▶ _抜粋_:
******************************

デイヴィスとアルブレックソン(前日計量にて)

 アルブレックソンはRIZINでワジム・ネムコフ(ロシア)やテオドラス・オークストリス(リトアニア)を破り、重量級の強豪として活躍。2017年12月の『RIZIN.8』では、イリー・プロハースカ(チェコ)に1R9分57秒でTKO負けとなったが、終了間際に大逆転の強打を許すまではグラウンドで削り続け、後のRIZINライトヘビー級王者を追い詰めている。これがBellatorデビュー戦だ。

 対するデイヴィスはUFCでアレクサンダー・グスタフソン(スウェーデン)、アントニオ・ホジェリオ・ノゲイラ(ブラジル)、リョート・マチダ(ブラジル)、グローバー・テイシェイラ(ブラジル)といった屈指の強豪たちを破ってきた実力者。Bellatorでも2016年11月に一度、世界ライトヘビー級王座のベルトを巻いている。

 1R、構えは両者ともにオーソドックス。アルブレックソンはケージ中央からプレッシャーをかけながら左ジャブと左右ロー。デイヴィスはケージ際を右へ左へと足を運び、アルブレックソンの射程範囲から外れんとする。最初のコンタクトは開始1分。アルブレックソンに右ローをキャッチされたデイヴィスが、ケージに押し込まれながらもチョークをセットする。これはアルブレックソンが外して打撃戦に戻した。

******************************

▶ _元データ_:
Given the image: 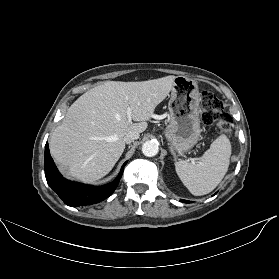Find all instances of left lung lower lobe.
I'll return each instance as SVG.
<instances>
[{
    "label": "left lung lower lobe",
    "instance_id": "0a47b994",
    "mask_svg": "<svg viewBox=\"0 0 279 279\" xmlns=\"http://www.w3.org/2000/svg\"><path fill=\"white\" fill-rule=\"evenodd\" d=\"M182 202L190 203V201H185V200H182Z\"/></svg>",
    "mask_w": 279,
    "mask_h": 279
}]
</instances>
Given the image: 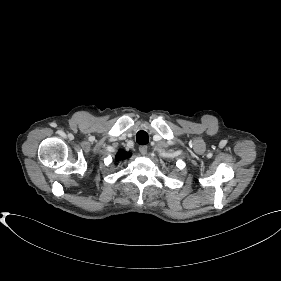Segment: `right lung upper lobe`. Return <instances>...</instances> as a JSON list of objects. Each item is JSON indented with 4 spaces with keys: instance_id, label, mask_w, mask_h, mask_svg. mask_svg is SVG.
<instances>
[{
    "instance_id": "obj_1",
    "label": "right lung upper lobe",
    "mask_w": 281,
    "mask_h": 281,
    "mask_svg": "<svg viewBox=\"0 0 281 281\" xmlns=\"http://www.w3.org/2000/svg\"><path fill=\"white\" fill-rule=\"evenodd\" d=\"M130 156H131V153L123 151V150H119V152L117 153L115 158L117 161H120V160L126 159Z\"/></svg>"
}]
</instances>
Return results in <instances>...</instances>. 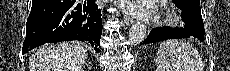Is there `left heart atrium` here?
Instances as JSON below:
<instances>
[{"instance_id":"1","label":"left heart atrium","mask_w":230,"mask_h":71,"mask_svg":"<svg viewBox=\"0 0 230 71\" xmlns=\"http://www.w3.org/2000/svg\"><path fill=\"white\" fill-rule=\"evenodd\" d=\"M121 4L124 5V10L136 16L146 17L154 10L151 0H126L121 1Z\"/></svg>"}]
</instances>
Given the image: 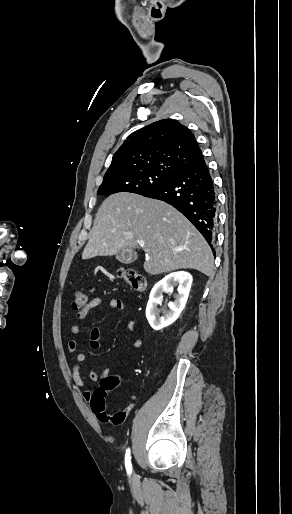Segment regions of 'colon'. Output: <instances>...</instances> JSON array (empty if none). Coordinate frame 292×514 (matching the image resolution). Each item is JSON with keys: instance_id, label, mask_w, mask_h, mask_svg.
I'll return each mask as SVG.
<instances>
[{"instance_id": "1", "label": "colon", "mask_w": 292, "mask_h": 514, "mask_svg": "<svg viewBox=\"0 0 292 514\" xmlns=\"http://www.w3.org/2000/svg\"><path fill=\"white\" fill-rule=\"evenodd\" d=\"M118 276L121 280L127 283L134 292H142L146 289V276L135 270L129 268H119L117 270ZM89 306V300L86 292L78 290L75 294L73 302V311L81 312L85 311ZM117 384L115 376H106L101 380V385L95 390L91 396L93 417L96 420H107L110 414L105 411L107 393L111 392ZM131 411V408L127 407L114 414L112 417L114 423L122 422L125 416Z\"/></svg>"}]
</instances>
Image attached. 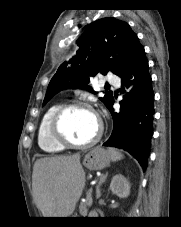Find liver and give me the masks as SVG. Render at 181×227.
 Here are the masks:
<instances>
[{
    "label": "liver",
    "instance_id": "6515ba94",
    "mask_svg": "<svg viewBox=\"0 0 181 227\" xmlns=\"http://www.w3.org/2000/svg\"><path fill=\"white\" fill-rule=\"evenodd\" d=\"M85 186L80 154L37 160L33 167L32 189L37 208L44 217H68Z\"/></svg>",
    "mask_w": 181,
    "mask_h": 227
}]
</instances>
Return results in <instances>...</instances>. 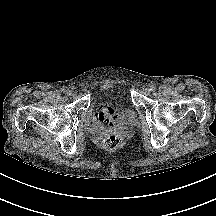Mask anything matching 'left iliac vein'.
Segmentation results:
<instances>
[{"mask_svg":"<svg viewBox=\"0 0 216 216\" xmlns=\"http://www.w3.org/2000/svg\"><path fill=\"white\" fill-rule=\"evenodd\" d=\"M144 92H145L146 94H149V93L151 92L150 86L145 87V88H144Z\"/></svg>","mask_w":216,"mask_h":216,"instance_id":"4c4485c4","label":"left iliac vein"}]
</instances>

******************************

▶ _学習課題_:
1. 試合を伝える抜粋のうち、「アルブレックソンはRIZIN」で始まり「級王座のベルトを巻いている。」に至るまでの部分を、一字も変えずに書き写しなさい。
2. 抜粋によると、デイヴィスがBellatorで世界ライトヘビー級王座のベルトを巻いたのはいつか。

▶ _解答例_:
1.
アルブレックソンはRIZINでワジム・ネムコフ(ロシア)やテオドラス・オークストリス(リトアニア)を破り、重量級の強豪として活躍。2017年12月の『RIZIN.8』では、イリー・プロハースカ(チェコ)に1R9分57秒でTKO負けとなったが、終了間際に大逆転の強打を許すまではグラウンドで削り続け、後のRIZINライトヘビー級王者を追い詰めている。これがBellatorデビュー戦だ。

 対するデイヴィスはUFCでアレクサンダー・グスタフソン(スウェーデン)、アントニオ・ホジェリオ・ノゲイラ(ブラジル)、リョート・マチダ(ブラジル)、グローバー・テイシェイラ(ブラジル)といった屈指の強豪たちを破ってきた実力者。Bellatorでも2016年11月に一度、世界ライトヘビー級王座のベルトを巻いている。

2. 2016年11月